1.  In a large Dutch oven on medium-high heat, add the olive oil and butter. Let this get hot and then add the onion, garlic, and ginger. Cook until translucent, about 5-7 minutes.

2.  RESERVE 3-4 tbsp of the onion mixture in a separate bowl before you add the tomato sauce.

3.  Now…Add the rest of the ingredients for the Tomato Sauce. Bring the sauce to a bubble for about 5 minutes, then let it simmer on medium-low heat while you make the meatballs. Stir occasionally so it doesn’t scorch on the bottom of the pan. TASTE the sauce before you add the meatballs to it. Adjust seasonings according to your liking.

4.  In a medium size bowl add ALL of the ingredients for the meatballs. I use my hands and make sure everything is mixed well together.

5.  Before you start making the meatballs, form a little patty, cook it in a skillet, and make sure the seasonings taste good. This part is optional, but I like to do it so I know if I need more salt…more spice…more whatever.

6.  Now… Start forming the meatballs.

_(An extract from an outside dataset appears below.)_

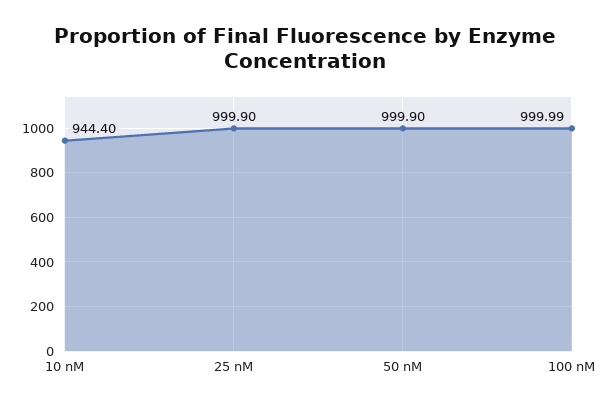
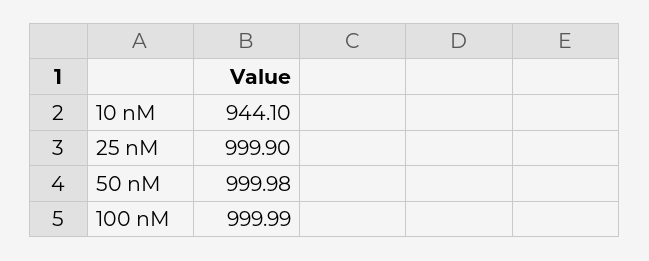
10 nM: 944.4 -> 944.1
50 nM: 999.9 -> 999.98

I usually make mine golf ball size. Feel free to make them as big or as small as you want.

7.  Put the meatballs in the sauce (yes, raw!) and let them cook on low heat for a minimum of 45 minutes. The longer you cook the meatballs and sauce, the better it tastes! Make sure the meatballs are completely covered with the sauce. Cover the Dutch oven with a lid. The sauce will begin to thicken. Gently stir the sauce/meatballs from time to time.

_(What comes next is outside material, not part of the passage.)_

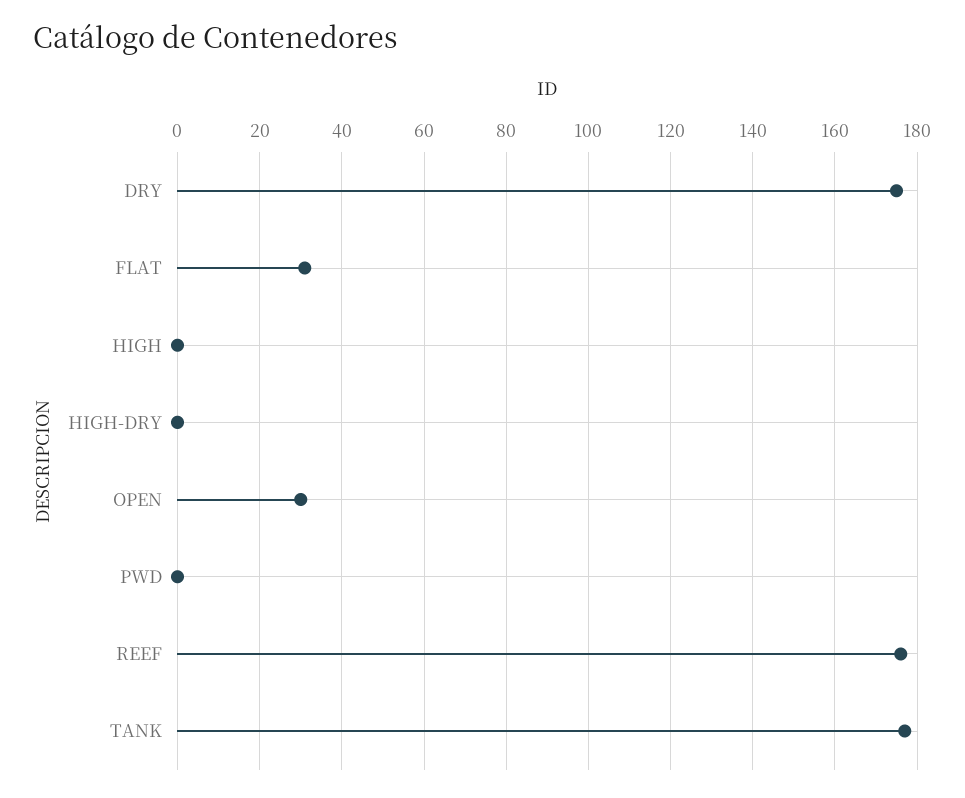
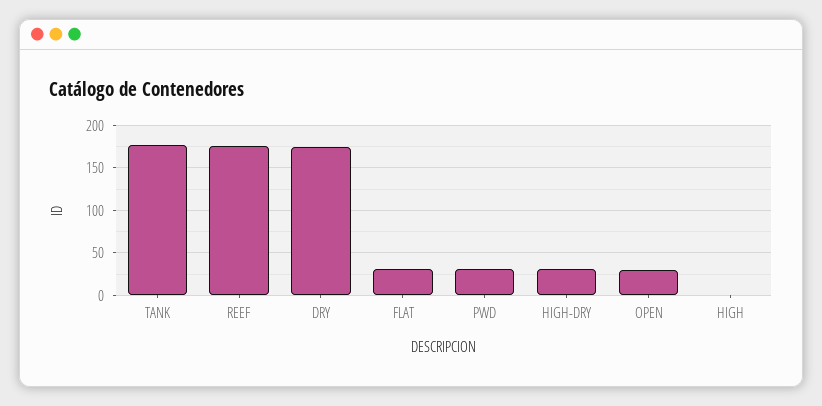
HIGH-DRY: 0 -> 30
PWD: 0 -> 30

8.  Garnish with some chopped cilantro and serve with your favorite veggies. You could also try out my Paleo Flatbread and serve alongside. It’s delicious and you can eat it guilt free!!!

Cooks' note:
The longer the meatballs cook in the sauce, the better they taste! This is one of those dishes that tastes better the next day - IF you have leftovers! If you want to impress dinner guests, make this the day before, refrigerate over night so the seasonings marry, and warm it up about an hour before you're ready to eat the next day!